Material shown »
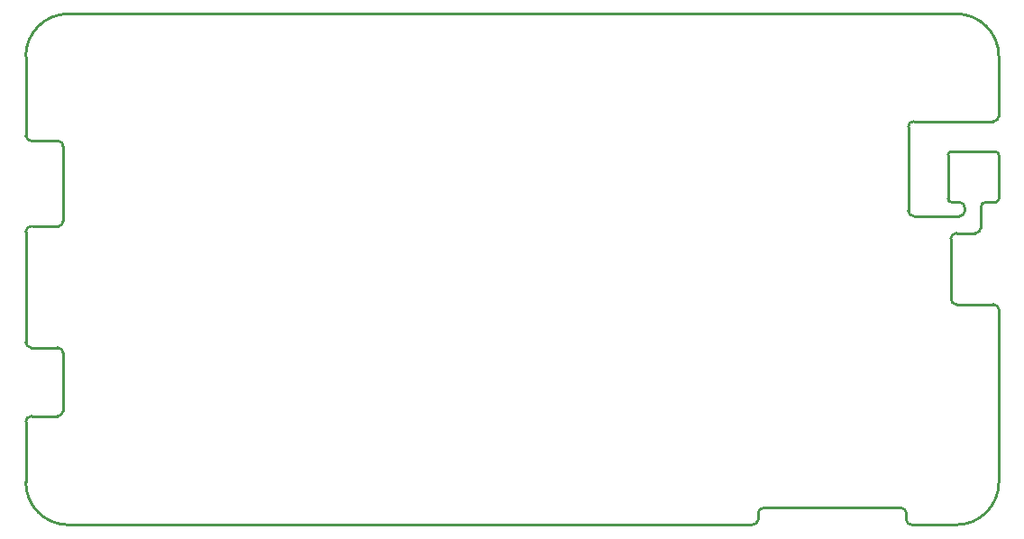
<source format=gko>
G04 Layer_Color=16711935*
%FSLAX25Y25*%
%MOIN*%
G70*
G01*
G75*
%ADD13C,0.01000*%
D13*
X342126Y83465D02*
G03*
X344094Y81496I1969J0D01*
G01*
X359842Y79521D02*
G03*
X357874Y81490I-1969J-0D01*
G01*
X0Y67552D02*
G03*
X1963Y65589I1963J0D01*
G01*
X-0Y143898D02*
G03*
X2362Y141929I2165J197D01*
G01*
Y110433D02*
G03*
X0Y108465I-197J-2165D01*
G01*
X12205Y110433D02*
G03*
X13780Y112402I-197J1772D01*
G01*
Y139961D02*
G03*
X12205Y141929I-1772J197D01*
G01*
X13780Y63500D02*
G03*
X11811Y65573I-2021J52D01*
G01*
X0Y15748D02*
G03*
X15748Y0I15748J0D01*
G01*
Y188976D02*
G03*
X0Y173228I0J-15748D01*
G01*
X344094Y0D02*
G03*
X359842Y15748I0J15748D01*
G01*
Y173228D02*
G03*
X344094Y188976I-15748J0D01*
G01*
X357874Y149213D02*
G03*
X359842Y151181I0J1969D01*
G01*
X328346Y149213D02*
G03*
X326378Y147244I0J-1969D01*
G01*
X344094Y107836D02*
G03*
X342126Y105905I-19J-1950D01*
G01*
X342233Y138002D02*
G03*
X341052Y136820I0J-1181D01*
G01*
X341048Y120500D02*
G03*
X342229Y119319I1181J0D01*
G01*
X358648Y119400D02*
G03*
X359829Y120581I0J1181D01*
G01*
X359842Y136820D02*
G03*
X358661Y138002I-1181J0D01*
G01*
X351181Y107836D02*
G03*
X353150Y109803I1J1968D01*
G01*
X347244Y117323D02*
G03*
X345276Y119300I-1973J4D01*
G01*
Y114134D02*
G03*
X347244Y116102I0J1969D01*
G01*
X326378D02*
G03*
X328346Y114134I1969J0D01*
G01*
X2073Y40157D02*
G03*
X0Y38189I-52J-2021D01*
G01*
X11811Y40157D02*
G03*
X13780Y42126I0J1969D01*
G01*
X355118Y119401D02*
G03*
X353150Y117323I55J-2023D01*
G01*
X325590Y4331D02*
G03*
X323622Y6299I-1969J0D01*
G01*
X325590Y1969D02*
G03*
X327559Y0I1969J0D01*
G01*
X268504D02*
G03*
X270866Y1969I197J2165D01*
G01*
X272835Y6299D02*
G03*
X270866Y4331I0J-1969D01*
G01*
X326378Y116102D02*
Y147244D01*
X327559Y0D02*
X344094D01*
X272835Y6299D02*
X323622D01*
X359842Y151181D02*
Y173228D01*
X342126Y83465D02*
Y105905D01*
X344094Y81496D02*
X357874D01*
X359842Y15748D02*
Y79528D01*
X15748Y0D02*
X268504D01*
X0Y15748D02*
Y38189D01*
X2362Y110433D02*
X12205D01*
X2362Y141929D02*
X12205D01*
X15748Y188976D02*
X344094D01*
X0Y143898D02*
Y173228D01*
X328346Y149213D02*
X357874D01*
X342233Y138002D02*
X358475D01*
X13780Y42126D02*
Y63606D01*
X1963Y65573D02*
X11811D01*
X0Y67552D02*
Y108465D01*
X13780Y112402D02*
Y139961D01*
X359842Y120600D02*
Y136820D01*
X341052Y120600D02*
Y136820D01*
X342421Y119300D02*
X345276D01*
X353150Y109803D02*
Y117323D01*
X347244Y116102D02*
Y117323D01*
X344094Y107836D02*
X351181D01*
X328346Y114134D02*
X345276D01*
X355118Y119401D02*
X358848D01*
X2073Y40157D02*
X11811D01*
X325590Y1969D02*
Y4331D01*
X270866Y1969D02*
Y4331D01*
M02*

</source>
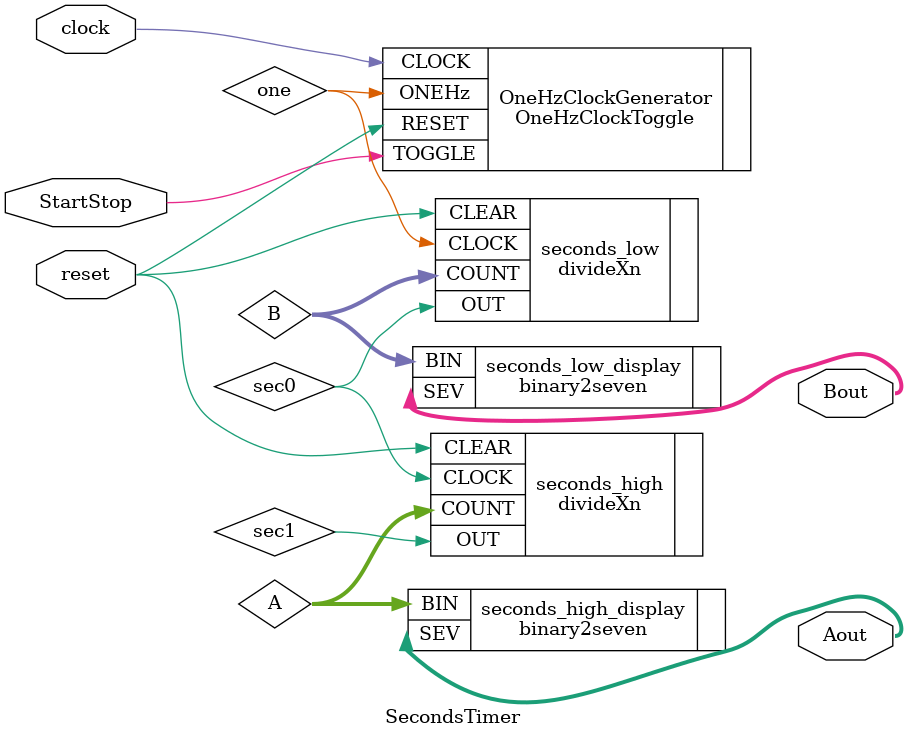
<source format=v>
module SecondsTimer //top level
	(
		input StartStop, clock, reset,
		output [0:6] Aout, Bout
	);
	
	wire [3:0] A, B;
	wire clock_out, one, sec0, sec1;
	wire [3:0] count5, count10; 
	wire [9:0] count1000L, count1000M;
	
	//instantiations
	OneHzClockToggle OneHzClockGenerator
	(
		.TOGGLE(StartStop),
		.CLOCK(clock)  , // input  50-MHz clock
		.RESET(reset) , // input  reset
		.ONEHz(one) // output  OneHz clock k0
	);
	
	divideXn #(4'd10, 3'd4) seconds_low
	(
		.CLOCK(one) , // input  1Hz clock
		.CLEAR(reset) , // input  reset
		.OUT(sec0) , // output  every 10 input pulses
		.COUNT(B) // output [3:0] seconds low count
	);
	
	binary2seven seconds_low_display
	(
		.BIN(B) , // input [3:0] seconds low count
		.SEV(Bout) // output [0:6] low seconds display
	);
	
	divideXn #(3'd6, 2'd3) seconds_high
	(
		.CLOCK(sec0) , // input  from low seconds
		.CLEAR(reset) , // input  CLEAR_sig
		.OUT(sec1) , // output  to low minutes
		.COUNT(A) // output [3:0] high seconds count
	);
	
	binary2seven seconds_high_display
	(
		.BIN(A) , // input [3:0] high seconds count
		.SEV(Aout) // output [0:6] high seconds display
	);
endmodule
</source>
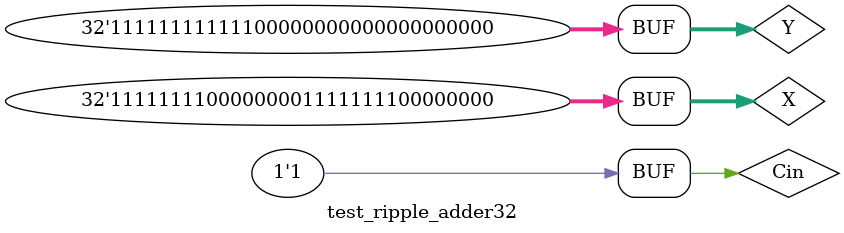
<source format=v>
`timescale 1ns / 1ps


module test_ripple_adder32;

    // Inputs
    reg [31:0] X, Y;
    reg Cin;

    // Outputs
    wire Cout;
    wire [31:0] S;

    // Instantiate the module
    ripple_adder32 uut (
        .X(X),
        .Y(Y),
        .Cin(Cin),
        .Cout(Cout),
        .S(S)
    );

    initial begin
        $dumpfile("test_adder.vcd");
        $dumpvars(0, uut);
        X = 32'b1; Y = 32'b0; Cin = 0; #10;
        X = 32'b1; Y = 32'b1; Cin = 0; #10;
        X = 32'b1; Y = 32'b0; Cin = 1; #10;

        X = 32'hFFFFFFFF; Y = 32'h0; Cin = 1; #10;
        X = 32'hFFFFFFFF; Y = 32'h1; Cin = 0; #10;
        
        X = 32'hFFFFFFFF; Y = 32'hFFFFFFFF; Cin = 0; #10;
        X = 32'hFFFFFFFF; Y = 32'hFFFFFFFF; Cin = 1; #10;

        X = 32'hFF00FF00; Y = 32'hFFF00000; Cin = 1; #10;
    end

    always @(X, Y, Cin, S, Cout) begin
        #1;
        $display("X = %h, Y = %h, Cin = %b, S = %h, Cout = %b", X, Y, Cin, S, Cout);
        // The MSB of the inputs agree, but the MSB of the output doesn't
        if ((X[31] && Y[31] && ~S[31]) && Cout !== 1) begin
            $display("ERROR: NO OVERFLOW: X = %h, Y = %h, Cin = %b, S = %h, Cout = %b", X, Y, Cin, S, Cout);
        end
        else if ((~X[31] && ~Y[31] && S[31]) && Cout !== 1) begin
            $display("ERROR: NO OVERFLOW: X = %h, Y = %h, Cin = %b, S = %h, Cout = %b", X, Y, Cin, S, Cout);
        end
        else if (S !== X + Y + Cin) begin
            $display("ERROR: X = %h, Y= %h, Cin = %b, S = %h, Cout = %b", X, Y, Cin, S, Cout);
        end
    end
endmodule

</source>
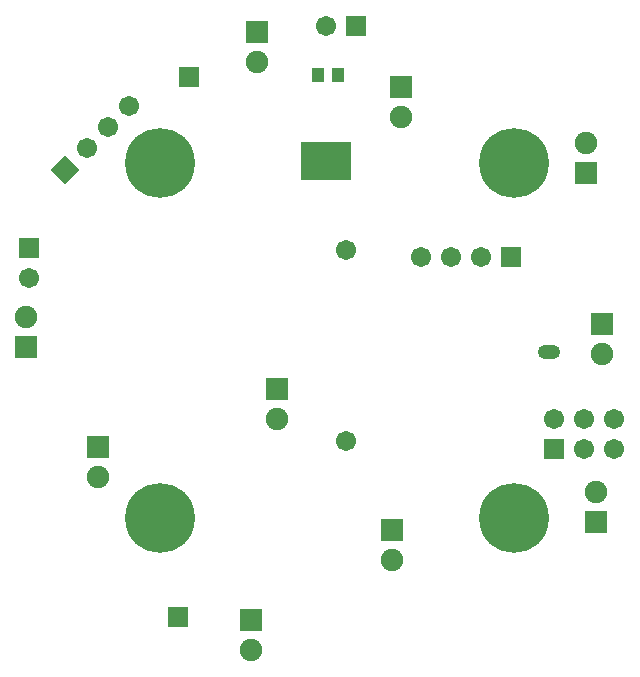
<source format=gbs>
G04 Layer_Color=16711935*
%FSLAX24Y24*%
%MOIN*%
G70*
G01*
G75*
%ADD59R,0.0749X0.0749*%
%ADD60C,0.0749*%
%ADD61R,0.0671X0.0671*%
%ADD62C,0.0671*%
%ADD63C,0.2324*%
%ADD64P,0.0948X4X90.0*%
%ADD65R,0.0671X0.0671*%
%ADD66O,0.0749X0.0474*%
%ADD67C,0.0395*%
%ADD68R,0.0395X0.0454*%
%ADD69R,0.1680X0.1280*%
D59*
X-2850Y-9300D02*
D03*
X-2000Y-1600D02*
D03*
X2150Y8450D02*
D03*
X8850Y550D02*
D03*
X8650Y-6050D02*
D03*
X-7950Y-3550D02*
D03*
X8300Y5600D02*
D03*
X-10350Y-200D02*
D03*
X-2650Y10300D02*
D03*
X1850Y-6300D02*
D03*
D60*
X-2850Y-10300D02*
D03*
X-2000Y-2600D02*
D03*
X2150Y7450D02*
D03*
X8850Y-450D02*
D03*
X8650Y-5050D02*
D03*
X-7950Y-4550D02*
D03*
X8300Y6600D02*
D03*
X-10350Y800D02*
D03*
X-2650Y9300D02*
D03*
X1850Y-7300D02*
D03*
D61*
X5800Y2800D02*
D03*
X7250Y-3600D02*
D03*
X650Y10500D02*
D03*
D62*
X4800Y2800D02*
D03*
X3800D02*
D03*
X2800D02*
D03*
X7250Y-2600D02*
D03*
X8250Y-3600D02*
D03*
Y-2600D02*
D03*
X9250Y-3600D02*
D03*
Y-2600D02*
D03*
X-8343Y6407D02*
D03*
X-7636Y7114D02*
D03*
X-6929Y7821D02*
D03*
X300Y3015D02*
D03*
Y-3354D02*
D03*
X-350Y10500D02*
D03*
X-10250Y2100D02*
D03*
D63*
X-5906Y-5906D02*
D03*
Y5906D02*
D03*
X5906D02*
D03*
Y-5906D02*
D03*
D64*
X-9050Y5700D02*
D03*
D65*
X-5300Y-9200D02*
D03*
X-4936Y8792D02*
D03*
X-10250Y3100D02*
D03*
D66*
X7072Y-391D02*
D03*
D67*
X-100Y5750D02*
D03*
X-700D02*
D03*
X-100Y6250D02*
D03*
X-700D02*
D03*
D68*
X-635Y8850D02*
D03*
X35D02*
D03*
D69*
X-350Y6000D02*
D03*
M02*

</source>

Directive » Copy every line of the data where "else" is found.

Written solution »
        else if ((~X[31] && ~Y[31] && S[31]) && Cout !== 1) begin
        else if (S !== X + Y + Cin) begin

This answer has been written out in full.